The approach also informs the unit's work on regional divides. A policy contribution titled "Europe must act now to bridge regional divides and halt political extremism" connects economic geography to political outcomes, arguing that capability gaps between regions create conditions for political instability.

Institutional Positioning

CEPS operates multiple research units covering agriculture, energy, finance, foreign policy, migration, and other domains. The Data Science unit's cross-cutting position allows it to contribute to work across these areas while maintaining technical depth.

The unit also connects to CEPS programs including the Digital Forum and Cybersecurity@CEPS, creating internal pathways for data science perspectives to inform broader institutional output.

This positioning reflects a bet: that policy analysis increasingly requires computational capacity, and that think tanks without this capacity will produce less relevant work. The bet appears to be paying off. The unit's output receives attention from Commission officials, member state policymakers, and the broader European AI policy community.

What This Means for European AI Governance

The CEPS Data Science unit represents one model for how policy institutions can engage with AI: build internal technical capacity, produce research that bridges technical and policy audiences, and maintain independence while engaging directly with regulatory processes.

The model has limitations. Six people cannot cover the full scope of European AI policy. The unit's output necessarily focuses on selected questions, leaving others unaddressed.

But the model also has advantages. Small teams can move quickly. Direct policy access means research reaches decision-makers. Academic connections provide methodological rigor. The combination produces work that shapes how European institutions understand the AI landscape they govern.

For those tracking European AI policy formation, the CEPS Data Science unit merits attention. Not because it determines outcomes, but because it helps determine how policymakers understand the choices they face.

Frequently Asked Questions

Q: What is the CEPS Data Science unit?

A: The CEPS Data Science unit is a research team within the Centre for European Policy Studies in Brussels that uses AI and data science tools to analyze public policy challenges. Led by Chief Data Scientist Pierre-Alexandre Balland, the six-person team produces commissioned research, ecosystem mapping, and policy briefs for EU institutions.

Q: Who leads the CEPS Data Science team?

A: Pierre-Alexandre Balland serves as Chief Data Scientist. He holds positions as Visiting Professor at Harvard's Growth Lab and MIT Media Lab, and serves on the European Commission's ESIR expert group advising on innovation policy.

Q: What research has CEPS Data Science produced on generative AI?

A: The unit completed a commissioned study titled "Generative AI and foundation models in the EU" examining uptake, opportunities, challenges, and implementation pathways. This research ran from July 2024 through February 2025.

Q: How does CEPS Data Science approach algorithmic management regulation?

A: A December 2025 brief argued that algorithmic management itself is not the problem; the issue is what these systems optimize. Systems built solely around efficiency undermine job quality, while systems optimizing for different metrics can improve working conditions.

Q: What is the CEPS position on European large language models?

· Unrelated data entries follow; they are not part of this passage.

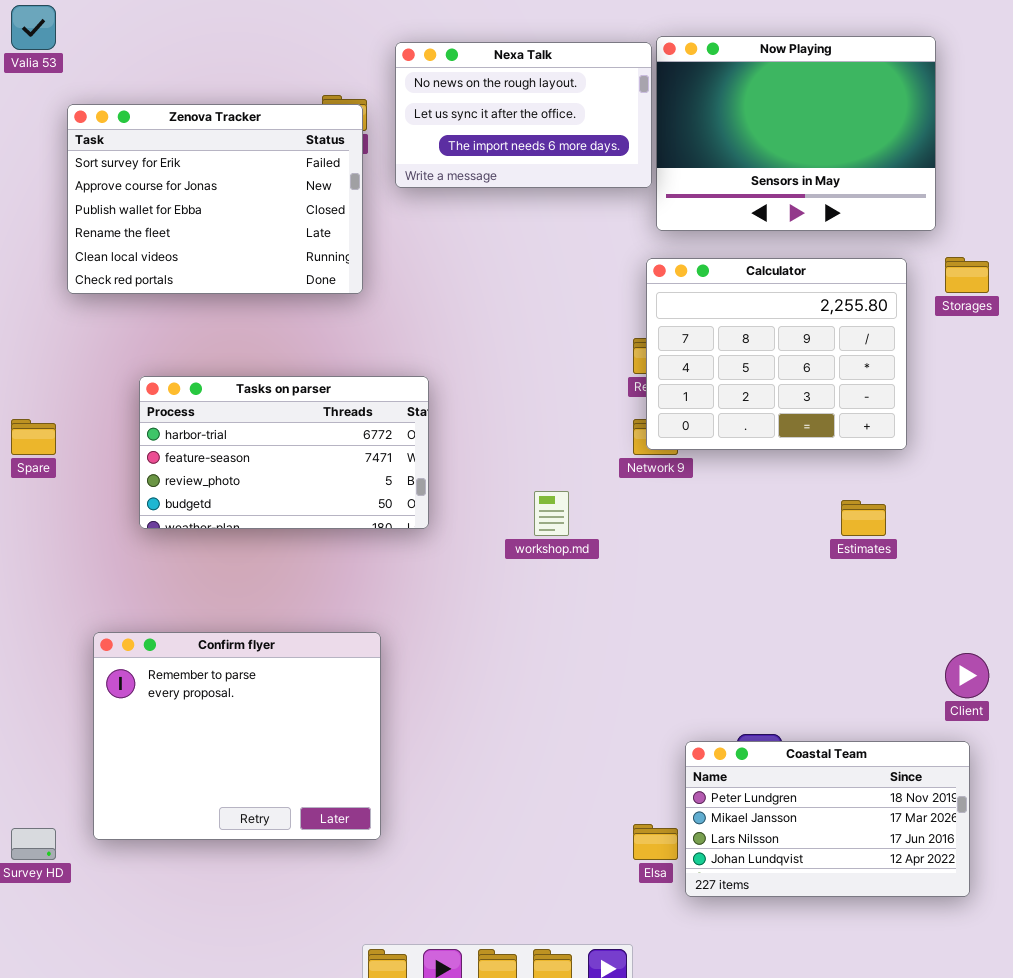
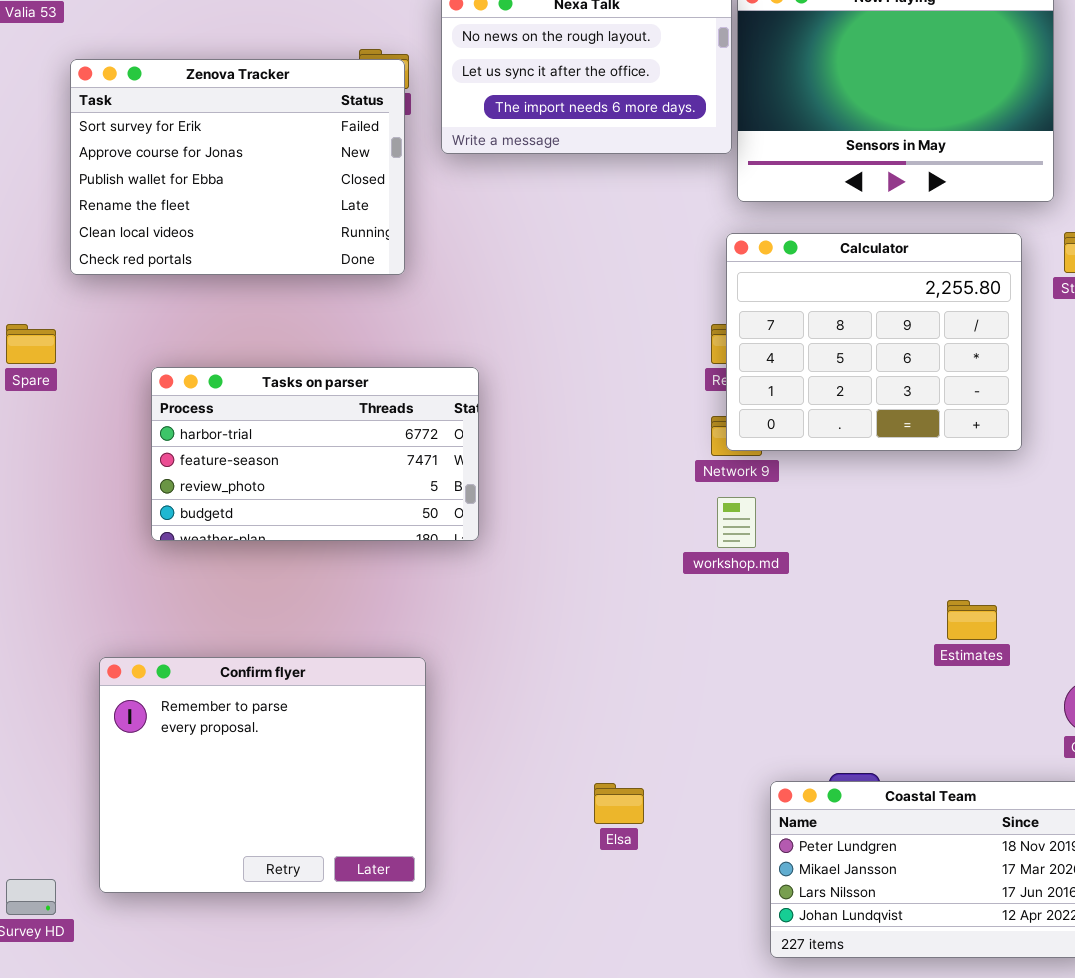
Spare: [11,419,56,455] -> [6,324,56,364], moved
workshop.md: [534,491,569,536] -> [717,497,756,548], moved
Estimates: [841,500,886,536] -> [947,600,997,640], moved
Elsa: [633,824,678,860] -> [594,783,644,824], moved

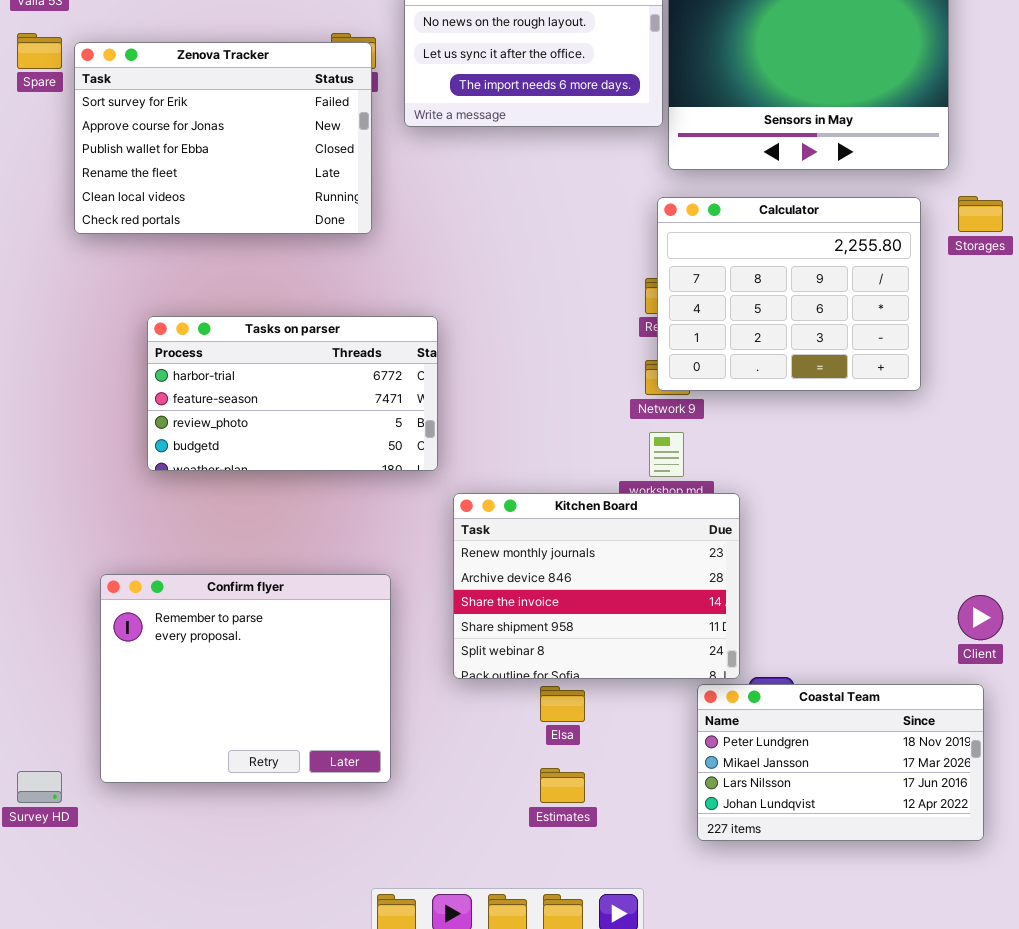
Spare: [6,324,56,364] -> [17,33,62,69], moved
Kitchen Board: none -> [453,493,740,679], opened
Estimates: [947,600,997,640] -> [540,768,585,803], moved

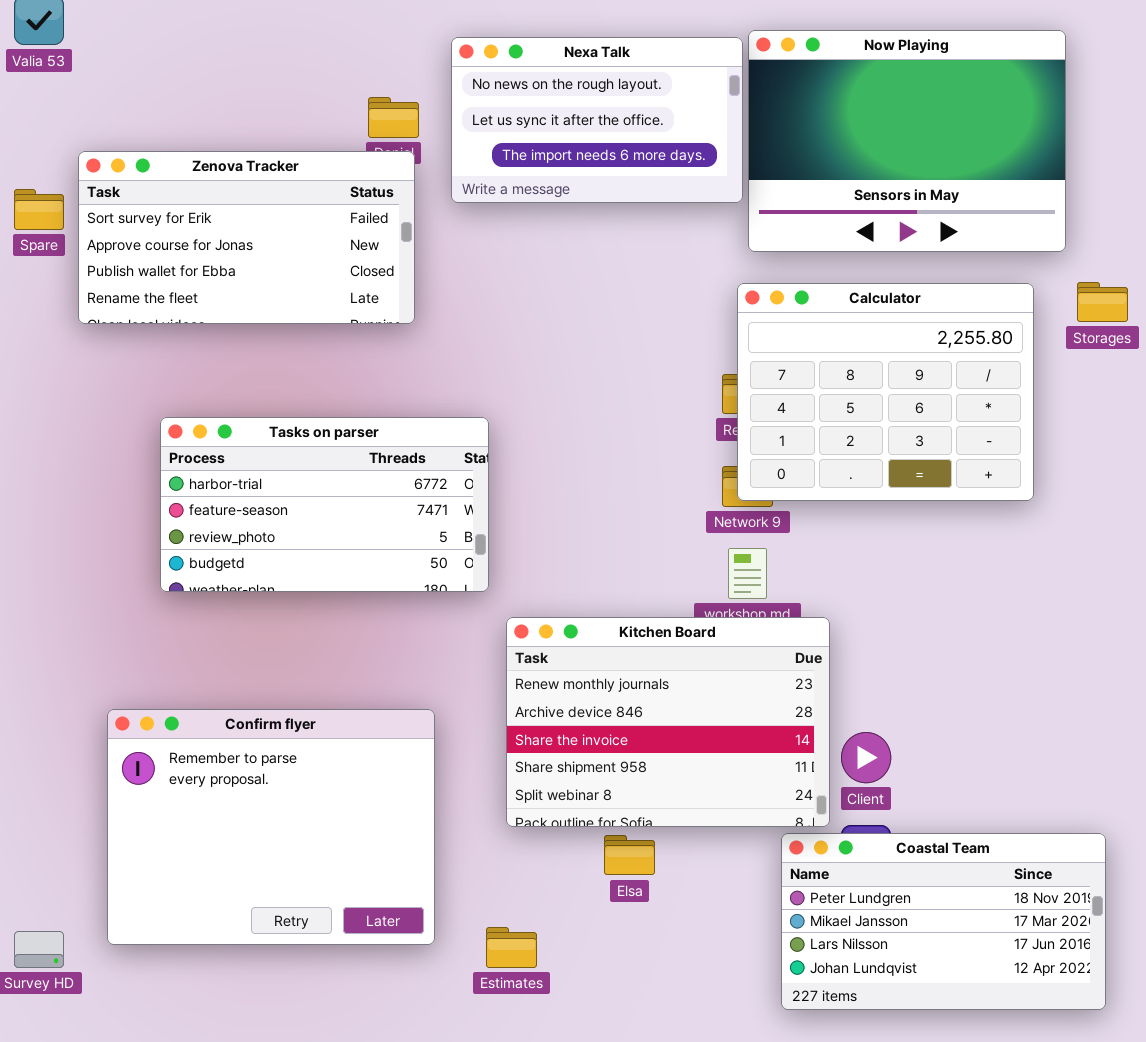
Spare: [17,33,62,69] -> [14,189,64,230], moved
Zenova Tracker: [74,42,372,234] -> [78,151,415,324], resized
Client: [958,595,1003,640] -> [841,732,891,783], moved
Estimates: [540,768,585,803] -> [486,927,537,968], moved

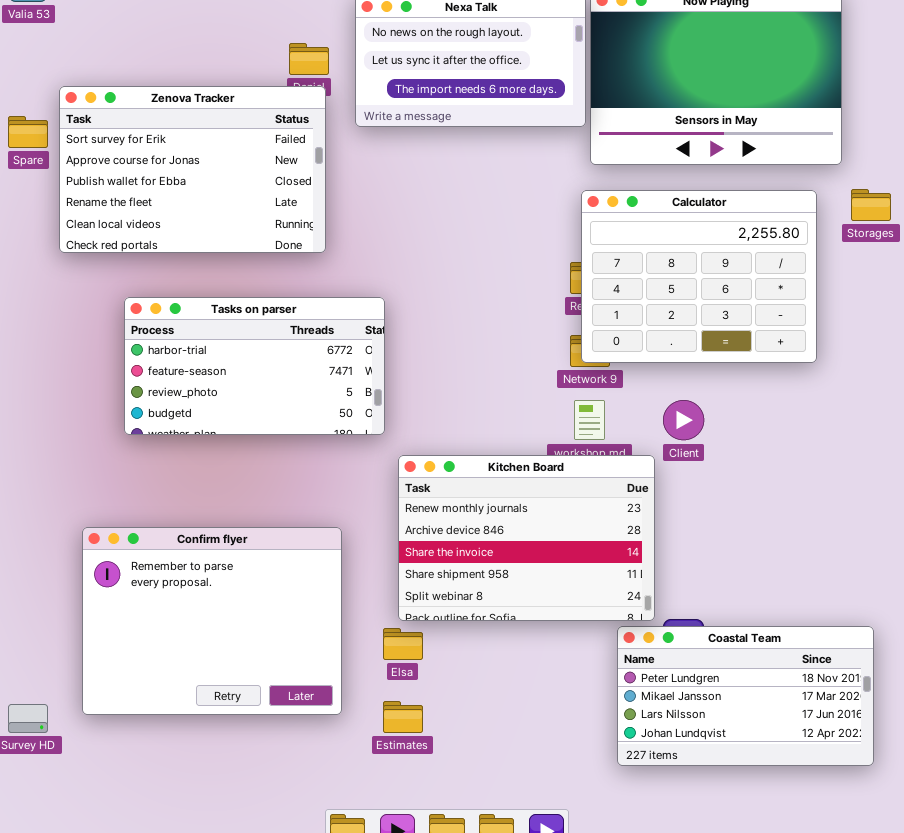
Zenova Tracker: [78,151,415,324] -> [59,86,326,253], resized
Client: [841,732,891,783] -> [663,400,704,440], moved
Elsa: [604,835,655,875] -> [383,628,423,660], moved

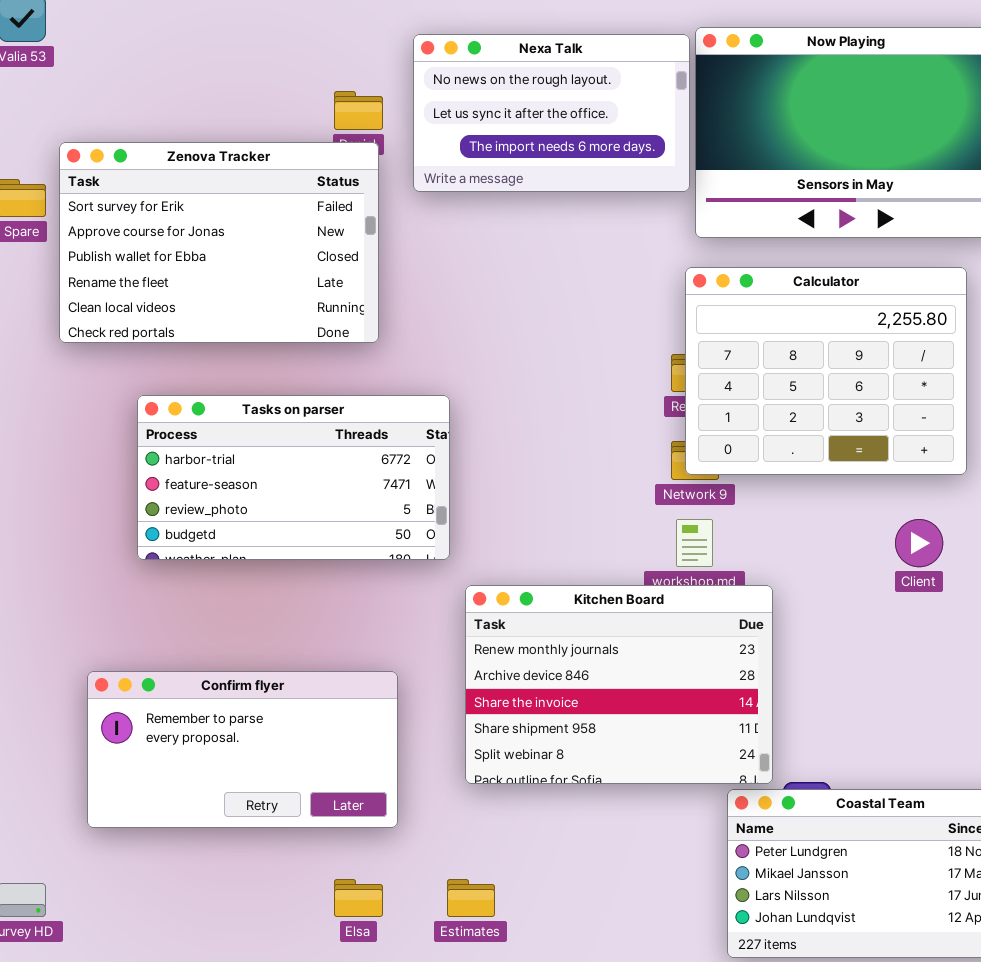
Client: [663,400,704,440] -> [895,519,943,567], moved
Confirm flyer: [82,527,342,715] -> [87,671,398,828], resized
Elsa: [383,628,423,660] -> [334,879,383,917], moved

A: A February 2024 brief called for an "AI moonshot" to develop a European large language model, arguing that European absence in this technology category creates strategic vulnerability and threatens policy autonomy.

Q: How does CEPS Data Science connect to EU AI Act implementation?

A: The unit's research on ecosystem mapping, algorithmic management, and foundation models provides analytical frameworks that inform how policymakers understand AI systems subject to the AI Act's risk-based regulatory approach.